Io adesso sto realizzando il terzo capitolo di Terra Mala in Veneto, sto “scandagliando lo scandalo”, scusa il gioco di parole, dell’inquinamento dell’acqua che è una cosa incredibile. Ormai sono sei, sette mesi che vado in Veneto per cercare di raccontare questa storia. Mentre dal punto di vista internazionale sto lavorando a un progetto sui “Virus Hunters”, cacciatori di virus, per cui dovrò andare in Africa almeno un paio di volte, ma è abbastanza in fieri, sto ancora cercando dei contatti.


Stefano Schirato nasce a Bologna nel 1974, dove si laurea in Scienze Politiche.

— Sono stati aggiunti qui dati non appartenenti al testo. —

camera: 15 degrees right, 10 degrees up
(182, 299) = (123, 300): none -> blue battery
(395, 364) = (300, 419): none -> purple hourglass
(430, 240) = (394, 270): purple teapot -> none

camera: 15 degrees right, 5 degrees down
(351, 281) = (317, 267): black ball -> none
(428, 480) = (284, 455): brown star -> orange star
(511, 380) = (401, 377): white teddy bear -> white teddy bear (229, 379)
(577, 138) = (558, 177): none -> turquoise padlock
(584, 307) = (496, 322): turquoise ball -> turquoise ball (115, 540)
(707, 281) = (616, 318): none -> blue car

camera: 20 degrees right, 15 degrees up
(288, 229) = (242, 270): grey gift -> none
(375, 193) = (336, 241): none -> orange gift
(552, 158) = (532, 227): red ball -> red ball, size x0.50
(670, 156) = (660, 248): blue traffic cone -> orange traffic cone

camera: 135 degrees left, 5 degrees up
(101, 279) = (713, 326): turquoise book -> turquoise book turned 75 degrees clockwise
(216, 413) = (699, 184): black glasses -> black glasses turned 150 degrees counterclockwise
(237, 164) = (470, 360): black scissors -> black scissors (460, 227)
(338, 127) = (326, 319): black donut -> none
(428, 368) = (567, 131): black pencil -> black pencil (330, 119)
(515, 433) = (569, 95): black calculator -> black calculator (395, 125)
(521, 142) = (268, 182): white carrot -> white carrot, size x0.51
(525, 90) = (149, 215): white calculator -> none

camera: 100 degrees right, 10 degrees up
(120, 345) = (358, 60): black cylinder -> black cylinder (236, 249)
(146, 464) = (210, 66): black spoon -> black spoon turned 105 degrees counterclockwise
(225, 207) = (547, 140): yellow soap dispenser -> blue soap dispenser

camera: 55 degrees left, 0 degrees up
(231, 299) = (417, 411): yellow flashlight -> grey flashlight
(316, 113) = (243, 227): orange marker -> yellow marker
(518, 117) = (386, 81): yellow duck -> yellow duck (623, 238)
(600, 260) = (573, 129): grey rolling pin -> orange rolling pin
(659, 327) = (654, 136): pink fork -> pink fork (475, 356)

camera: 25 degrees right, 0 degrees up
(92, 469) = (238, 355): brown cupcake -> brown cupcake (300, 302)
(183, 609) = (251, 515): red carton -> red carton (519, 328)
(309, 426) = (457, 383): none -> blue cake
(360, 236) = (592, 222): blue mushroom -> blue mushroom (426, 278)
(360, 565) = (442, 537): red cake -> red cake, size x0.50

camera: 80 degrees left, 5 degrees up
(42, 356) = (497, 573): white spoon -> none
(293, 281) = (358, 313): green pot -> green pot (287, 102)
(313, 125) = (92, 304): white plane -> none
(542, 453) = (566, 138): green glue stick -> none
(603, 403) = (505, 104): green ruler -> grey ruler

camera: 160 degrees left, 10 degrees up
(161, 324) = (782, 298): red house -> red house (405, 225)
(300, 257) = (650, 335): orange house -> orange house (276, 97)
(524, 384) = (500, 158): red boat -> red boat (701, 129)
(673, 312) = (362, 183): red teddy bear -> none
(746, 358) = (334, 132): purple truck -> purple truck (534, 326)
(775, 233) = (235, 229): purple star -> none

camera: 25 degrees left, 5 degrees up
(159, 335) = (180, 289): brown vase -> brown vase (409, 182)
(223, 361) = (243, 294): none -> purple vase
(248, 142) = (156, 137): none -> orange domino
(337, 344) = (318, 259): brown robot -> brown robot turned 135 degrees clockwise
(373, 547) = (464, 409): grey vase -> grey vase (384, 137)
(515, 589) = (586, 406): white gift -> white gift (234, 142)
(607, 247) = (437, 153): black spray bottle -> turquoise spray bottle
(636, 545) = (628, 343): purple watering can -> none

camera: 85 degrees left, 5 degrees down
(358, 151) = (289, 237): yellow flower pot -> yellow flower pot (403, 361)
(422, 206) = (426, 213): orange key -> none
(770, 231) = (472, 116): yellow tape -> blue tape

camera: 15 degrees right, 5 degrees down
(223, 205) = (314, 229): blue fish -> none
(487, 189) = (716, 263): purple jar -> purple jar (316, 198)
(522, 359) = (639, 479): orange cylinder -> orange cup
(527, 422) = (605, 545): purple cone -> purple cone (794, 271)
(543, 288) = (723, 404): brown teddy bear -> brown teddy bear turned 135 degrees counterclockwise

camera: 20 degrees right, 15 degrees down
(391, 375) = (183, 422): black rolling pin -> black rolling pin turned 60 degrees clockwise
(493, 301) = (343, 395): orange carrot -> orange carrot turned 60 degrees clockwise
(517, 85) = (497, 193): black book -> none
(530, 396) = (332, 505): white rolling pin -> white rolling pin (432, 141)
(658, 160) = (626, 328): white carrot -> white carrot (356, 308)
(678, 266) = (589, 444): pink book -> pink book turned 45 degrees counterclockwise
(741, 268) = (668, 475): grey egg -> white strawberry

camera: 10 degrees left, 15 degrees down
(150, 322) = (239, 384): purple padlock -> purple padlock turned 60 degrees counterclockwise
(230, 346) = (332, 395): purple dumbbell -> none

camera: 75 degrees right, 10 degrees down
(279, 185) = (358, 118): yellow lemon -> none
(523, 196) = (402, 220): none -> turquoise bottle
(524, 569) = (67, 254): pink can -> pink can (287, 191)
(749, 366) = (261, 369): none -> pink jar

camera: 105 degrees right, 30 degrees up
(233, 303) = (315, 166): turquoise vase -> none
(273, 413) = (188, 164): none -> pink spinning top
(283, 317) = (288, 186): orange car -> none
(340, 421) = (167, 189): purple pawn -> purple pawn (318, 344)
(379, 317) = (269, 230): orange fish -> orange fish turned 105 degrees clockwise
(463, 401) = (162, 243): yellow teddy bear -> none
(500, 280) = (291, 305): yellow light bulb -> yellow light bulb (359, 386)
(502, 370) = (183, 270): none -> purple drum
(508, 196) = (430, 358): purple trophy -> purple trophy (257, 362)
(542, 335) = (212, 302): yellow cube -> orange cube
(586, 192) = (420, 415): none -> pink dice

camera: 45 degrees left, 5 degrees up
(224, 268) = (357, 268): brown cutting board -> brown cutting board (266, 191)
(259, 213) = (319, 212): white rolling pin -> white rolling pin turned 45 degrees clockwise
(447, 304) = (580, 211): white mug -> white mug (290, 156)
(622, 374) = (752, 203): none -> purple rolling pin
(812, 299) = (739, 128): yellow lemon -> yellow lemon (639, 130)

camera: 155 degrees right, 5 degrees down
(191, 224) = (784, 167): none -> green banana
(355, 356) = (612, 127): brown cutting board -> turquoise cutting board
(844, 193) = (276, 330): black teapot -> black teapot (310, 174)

Lavora come fotografo freelance con un attento interesse sui temi sociali da più di 20 anni. Collabora con diverse riviste, associazioni e ONG quali Emergency, Caritas Internationalis, AVSI, ICMC, con le quali ha partecipato a progetti sui diritti umani, crisi dei rifugiati e immigrazione clandestina.
Il suo lavoro è stato pubblicato dal New York Times, CNN, Newsweek Japan, Al-Jazeera, Vanity Fair, Le Figaro, Geo International, Burnmagazine, National Geographic, L’Espresso.
Ha diversi progetti in corso in Russia, Europa dell’Est, Africa ed India.
Dal 2014 insegna fotogiornalismo per la scuola Mood Photography, di cui è socio fondatore. Insegna fotografia anche alla Leica Akademie.